TIFF 2014: Baldvin Zophoníasson's Icelandic Drama 'Life in a Fishbowl'
by Alex Billington
September 12, 2014
"What is light without dark?" Every once in a while I come across something so unique, so refreshing, so exciting to watch that as soon as the lights come up I immediately want to start raving and telling others about it. This is one of those films, and I hope I can bring some additional attention to it. Thanks to a tip on Twitter from filmmaker @DarrenAronofsky, I caught an Icelandic film called Life in a Fishbowl, from director Baldvin Zophoníasson, an ensemble feature premiering at the Toronto Film Festival. Amidst all the darkness, death, stress, and horribleness in this world, here is a story that finally has some optimism to it.
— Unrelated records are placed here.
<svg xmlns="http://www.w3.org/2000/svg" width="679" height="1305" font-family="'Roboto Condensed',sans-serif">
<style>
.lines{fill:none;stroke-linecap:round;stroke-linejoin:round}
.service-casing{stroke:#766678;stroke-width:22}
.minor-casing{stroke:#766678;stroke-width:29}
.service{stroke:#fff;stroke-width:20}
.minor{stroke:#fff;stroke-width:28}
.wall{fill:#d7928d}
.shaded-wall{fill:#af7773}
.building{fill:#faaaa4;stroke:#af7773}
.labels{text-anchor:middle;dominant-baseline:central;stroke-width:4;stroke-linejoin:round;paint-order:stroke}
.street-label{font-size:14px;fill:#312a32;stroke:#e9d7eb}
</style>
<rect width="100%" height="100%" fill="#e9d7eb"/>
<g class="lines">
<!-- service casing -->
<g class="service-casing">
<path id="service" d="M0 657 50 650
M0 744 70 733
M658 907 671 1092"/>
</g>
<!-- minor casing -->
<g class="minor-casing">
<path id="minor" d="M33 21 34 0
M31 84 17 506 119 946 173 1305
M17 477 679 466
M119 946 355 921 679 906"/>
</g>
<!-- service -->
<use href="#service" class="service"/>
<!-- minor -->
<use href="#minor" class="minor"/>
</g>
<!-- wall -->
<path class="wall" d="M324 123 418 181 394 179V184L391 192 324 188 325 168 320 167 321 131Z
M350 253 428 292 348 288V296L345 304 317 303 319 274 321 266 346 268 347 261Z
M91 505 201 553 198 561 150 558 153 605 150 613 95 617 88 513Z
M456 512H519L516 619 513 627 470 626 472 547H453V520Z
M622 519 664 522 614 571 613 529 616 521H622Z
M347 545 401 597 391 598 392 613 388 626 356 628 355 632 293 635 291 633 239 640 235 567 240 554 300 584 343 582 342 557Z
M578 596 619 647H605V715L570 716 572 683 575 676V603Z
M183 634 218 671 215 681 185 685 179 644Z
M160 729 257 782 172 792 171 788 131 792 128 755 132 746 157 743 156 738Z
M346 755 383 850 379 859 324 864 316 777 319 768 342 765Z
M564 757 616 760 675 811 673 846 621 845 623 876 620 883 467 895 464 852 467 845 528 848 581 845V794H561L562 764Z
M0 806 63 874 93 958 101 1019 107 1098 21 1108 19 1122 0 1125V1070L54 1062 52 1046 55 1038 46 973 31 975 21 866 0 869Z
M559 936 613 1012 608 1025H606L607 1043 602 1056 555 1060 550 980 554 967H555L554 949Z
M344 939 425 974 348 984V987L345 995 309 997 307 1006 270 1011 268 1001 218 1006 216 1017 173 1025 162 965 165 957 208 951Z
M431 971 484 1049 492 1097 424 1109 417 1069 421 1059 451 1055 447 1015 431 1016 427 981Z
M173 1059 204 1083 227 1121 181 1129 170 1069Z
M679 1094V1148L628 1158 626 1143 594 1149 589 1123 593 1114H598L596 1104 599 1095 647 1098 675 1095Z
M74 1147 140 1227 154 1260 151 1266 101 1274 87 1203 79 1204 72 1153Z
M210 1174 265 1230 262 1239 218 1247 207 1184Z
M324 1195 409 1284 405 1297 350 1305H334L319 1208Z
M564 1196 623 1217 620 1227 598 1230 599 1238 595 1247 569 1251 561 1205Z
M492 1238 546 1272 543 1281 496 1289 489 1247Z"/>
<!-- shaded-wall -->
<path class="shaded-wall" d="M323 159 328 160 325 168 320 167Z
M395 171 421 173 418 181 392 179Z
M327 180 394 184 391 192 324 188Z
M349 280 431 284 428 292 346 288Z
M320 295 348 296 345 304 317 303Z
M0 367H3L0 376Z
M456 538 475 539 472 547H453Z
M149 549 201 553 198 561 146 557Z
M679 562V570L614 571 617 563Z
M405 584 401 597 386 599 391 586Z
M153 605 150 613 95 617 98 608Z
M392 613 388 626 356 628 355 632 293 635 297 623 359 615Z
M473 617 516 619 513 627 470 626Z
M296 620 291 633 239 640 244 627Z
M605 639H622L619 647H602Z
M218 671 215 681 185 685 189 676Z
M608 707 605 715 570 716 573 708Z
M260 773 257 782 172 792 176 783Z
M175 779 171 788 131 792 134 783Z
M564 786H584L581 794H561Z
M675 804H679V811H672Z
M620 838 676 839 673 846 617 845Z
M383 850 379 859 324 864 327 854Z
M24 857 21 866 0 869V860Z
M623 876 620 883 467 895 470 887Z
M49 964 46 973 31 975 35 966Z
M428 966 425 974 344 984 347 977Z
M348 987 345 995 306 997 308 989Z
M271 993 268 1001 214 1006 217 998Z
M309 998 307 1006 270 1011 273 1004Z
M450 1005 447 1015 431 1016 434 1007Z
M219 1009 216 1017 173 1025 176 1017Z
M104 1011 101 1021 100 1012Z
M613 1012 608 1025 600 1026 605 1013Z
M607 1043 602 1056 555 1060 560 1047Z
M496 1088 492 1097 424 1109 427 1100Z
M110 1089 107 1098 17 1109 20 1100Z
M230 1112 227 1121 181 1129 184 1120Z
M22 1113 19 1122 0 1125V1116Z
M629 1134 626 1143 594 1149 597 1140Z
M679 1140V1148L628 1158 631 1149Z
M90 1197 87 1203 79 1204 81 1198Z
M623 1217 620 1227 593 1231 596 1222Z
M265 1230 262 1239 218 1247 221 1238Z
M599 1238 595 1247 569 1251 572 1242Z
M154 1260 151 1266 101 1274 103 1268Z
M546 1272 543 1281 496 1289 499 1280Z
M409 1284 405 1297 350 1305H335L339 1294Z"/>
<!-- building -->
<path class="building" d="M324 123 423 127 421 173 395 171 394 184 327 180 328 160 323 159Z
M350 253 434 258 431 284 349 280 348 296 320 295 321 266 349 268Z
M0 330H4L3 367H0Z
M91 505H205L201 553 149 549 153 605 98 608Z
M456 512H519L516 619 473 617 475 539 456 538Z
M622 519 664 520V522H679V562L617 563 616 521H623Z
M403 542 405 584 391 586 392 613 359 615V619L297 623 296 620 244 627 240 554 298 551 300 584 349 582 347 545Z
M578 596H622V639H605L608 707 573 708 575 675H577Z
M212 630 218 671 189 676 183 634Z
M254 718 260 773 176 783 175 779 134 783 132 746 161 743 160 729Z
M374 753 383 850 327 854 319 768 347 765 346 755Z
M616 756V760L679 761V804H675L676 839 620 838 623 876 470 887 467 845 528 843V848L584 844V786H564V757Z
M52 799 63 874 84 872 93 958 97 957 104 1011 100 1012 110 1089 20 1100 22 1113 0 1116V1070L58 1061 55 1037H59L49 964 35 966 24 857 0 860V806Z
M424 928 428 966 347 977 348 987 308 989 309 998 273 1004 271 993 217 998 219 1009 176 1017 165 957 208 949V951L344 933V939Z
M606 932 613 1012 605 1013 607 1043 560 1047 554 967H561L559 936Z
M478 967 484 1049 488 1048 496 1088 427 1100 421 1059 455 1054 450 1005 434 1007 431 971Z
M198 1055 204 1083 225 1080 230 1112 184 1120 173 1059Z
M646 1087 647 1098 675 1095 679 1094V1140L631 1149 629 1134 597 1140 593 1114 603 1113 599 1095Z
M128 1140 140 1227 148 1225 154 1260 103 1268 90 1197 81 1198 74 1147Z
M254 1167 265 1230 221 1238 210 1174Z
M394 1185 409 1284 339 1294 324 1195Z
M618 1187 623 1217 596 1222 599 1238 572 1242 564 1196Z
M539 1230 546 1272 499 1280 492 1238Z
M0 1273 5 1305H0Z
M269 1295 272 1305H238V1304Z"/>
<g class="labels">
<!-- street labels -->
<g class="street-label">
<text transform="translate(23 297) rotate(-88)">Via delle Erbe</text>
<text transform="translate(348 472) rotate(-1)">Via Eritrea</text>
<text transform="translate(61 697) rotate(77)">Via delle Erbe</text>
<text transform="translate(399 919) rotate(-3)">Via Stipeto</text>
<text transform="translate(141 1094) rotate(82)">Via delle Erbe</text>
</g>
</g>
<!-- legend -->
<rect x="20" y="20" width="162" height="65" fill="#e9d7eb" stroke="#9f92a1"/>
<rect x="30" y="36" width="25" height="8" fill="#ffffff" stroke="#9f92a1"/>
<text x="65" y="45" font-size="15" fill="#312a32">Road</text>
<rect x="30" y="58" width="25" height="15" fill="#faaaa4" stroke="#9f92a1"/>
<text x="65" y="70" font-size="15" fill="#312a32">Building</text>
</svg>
As explained by TIFF, Life in a Fishbowl (which just opened in theaters in Iceland this August) is described as a "multiple-narrative drama" that focuses on three different people living in the cold, darkness of Iceland: "a struggling single mother, a former athlete trying to scale the corporate ladder, and a once-acclaimed author turned full-time drunk — whose lives intersect in surprising ways." This is one of those films that will constantly throw you off; right when you think you know what's about to happen next, it takes a sharp left turn, then twists again in ways that will make you incredibly tense at first, but relieved by the end. That's the power of this: it makes you feel every emotion, without losing hope. The less you know going in, the better.
Thanks to seductive, dark cinematography by Jóhann Máni Jóhannsson and a very moody but marvelous score, the film pulls viewers right in. Even without knowing much about the characters, or even the setting or location they're in, it's not hard to fall into this and feel attracted by its cinematic pull. The bigger story involving all of these people is very sensual, addressing poignant topics such as honesty, integrity, domestic abuse, the power of sex, how our perceptions can be off, and the way we cope with all of this while also struggling to make the best for ourselves, and our families. But instead hammering audiences over the head with how prevalent, and unchecked, all of this is (as many films tend to do nowadays) it provides some light in the darkness. And with all that darkness, all the shit to wade through, it's refreshing to find some light.
Over the last few weeks (and years) there have been a number of films like The Wolf of Wall Street, The Girl with the Dragon Tattoo, Ramin Bahrani's 99 Homes (at Telluride/TIFF), and Dan Gilroy's Nightcrawler (at Telluride/TIFF) that play up the good side of this corruption/debauchery ever prevalent in our society. They tend to remind us that, despite desires for a better world, it's not as easy to change things as we think, and sometimes we have to cave in and accept the bullshit if we want to make it through alive (or sane, or with a nice car). However, Life in a Fishbowl finally says screw that (not literally) and gives us a bit of hope, some optimism, to hold on to as it attempts to navigate the troubles of a stressed out, embittered modern society.
The film's characters and how fleshed out they are make this compelling. The one every will fall in love with, despite his flaws, is Móri played by Þorsteinn Bachmann. An accomplished poet/writer, he's also a drunk (or "wino" as they call him in the film) but listening to him talk is like listening to poetry. Everything he says is lyrical, and the most breathtaking moments of the film are when he really speaks from his heart. The rest of the Icelandic cast including Hera Hilmar as Eik, Thor Kristjansson, Sveinn Ólafur Gunnarsson and Laufey Elíasdóttir, are fantastic and all of them add something special to the film. My only issues are with a few of the story beats that occasionally try to push the story along a bit too easily. Almost all of it is totally realistic except for a few scenes, though I could look past those when it comes to the full experience.
Despite Aronofsky's recommendation, I was still surprised to find a film as moving and unique as this one. Baldvin Zophoníasson is a director to watch, and I expect we'll be seeing quite a bit from him down the line. He proves that he has remarkable storytelling talent, not only in blending the characters together, but giving taking us on the kind of emotional journey that resonates deep down in our bones. The kind that reminds us and reaffirms that although there's plenty of destructive, selfish people out there, there's also some hope. It's the little moments, even just a smile, or small gestures, that can make all the difference. Seek this out.